▶ What the task requires:
Copy out the entries below, swapping each "phylum" for "division" and keeping everything else the same. Leave out the pictures.

▶ Supplied records:
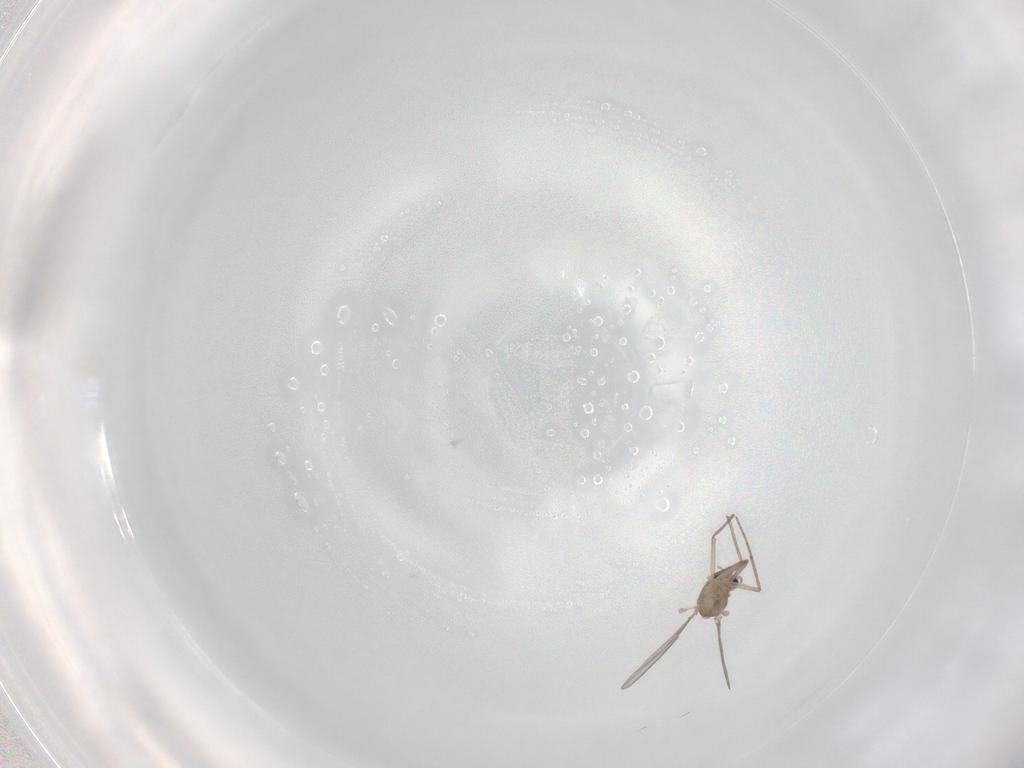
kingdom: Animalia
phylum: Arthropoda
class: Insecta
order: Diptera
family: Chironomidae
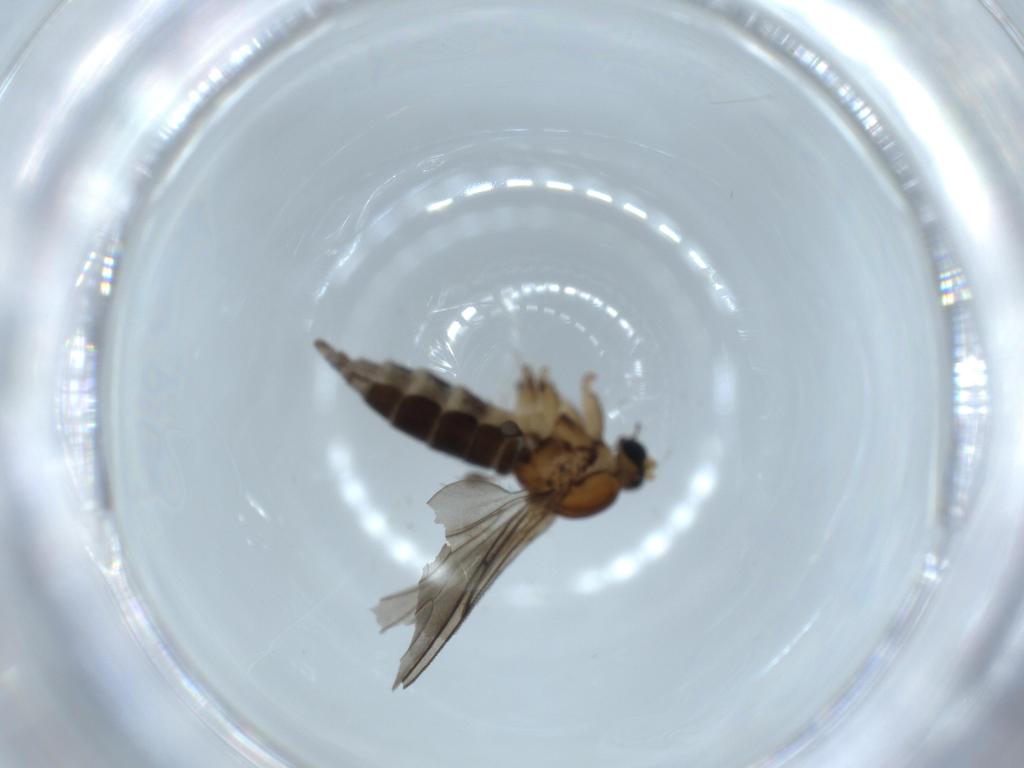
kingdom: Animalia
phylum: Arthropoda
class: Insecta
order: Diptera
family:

▶ Task solution:
kingdom: Animalia
division: Arthropoda
class: Insecta
order: Diptera
family: Chironomidae
kingdom: Animalia
division: Arthropoda
class: Insecta
order: Diptera
family:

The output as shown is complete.